Je viens de ré-écouter à la suite ces 4 CDs _ soit 4h 45′ et 26″ de musique merveilleuse… _,

en me souvenant d’un certain désaccord de ma part, lors de la première écoute, à l’égard du premier de ces CDs, en 2002 : un peu trop expérimental à mon goût de la part de l’interprète, quasi « hystérisé » même, me semblait-il, du moins pour quelques unes de ces sonates, prises dans un excès de vitesse qui m’avait étonné et agacé… Alors que j’avais été magnifiquement convaincu de la parfaite et admirable « justesse » d’interprétation des deux CDs Scarlatti suivants de Pierre Hantaï, en 2003 et 2005 : impériaux, eux !

Eh bien ! ce Scarlatti 4 est tout simplement enivrant de jubilation !!! Et combien merveilleusement fidèle au « Vive felice ! » de Domenico Scarlatti !

Et quel plaisir de l’enchaînement-montage _ par Pierre Hantaï lui-même _ de ces 17 sonates, et de ces 76’…

Le plaisir est absolu !!!

Ce CD est tout simplement un chef d’œuvre !

On voudrait donc demander alors à Pierre Hantaï comment il a procédé à ses choix de sonates _ parmi les 555, ou un peu plus, de Scarlatti… _, ainsi qu’à leur montage _ au cordeau ! _ sur chacun de ces CDs.

Le livret du coffret des 3 CDs Scarlatti de 2014 comportait une très éclairante « Conversation avec Pierre Hantaï sur la musique de Scarlatti et son interprétation« , avec Christophe Robert,

qui aurait mérité, elle aussi, une ré-édition dans le livret de ce Scarlatti 4

J’y remarque ainsi cette affirmation de Pierre Hantaï à propos de la très judicieuse question de la « singularité » de Scarlatti :

« Le plus curieux, le plus éminemment personnel, c’est cette manière de brosser de petits tableaux, de rendre des climats variés par la répétition de courts motifs tournant sur eux-mêmes et enchaînés sans transition les uns aux autres, sans beaucoup d’intérêt pour le détail « .

§ **Entrées répertoriées**
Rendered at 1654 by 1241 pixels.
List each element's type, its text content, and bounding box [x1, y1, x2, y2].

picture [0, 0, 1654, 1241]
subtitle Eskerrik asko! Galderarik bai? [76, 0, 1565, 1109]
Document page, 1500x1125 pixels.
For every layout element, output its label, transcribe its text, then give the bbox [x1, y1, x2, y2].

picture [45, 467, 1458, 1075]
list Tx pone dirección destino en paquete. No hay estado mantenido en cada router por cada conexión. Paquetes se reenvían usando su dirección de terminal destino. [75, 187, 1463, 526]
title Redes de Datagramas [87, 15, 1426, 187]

§ **Travail à faire**
[1] Selon l'extrait sur les disques Scarlatti de Pierre Hantaï, qui a réalisé l'enchaînement-montage des sonates du Scarlatti 4 ?
[2] Relevez, dans l'extrait sur les disques Scarlatti de Pierre Hantaï, le passage qui commence par « Ce CD est tout » et se poursuit jusqu'à « de ces CDs. ».

§ **Corrigé des exercices**
[1] Pierre Hantaï lui-même.

[2]
Ce CD est tout simplement un chef d’œuvre !

On voudrait donc demander alors à Pierre Hantaï comment il a procédé à ses choix de sonates _ parmi les 555, ou un peu plus, de Scarlatti… _, ainsi qu’à leur montage _ au cordeau ! _ sur chacun de ces CDs.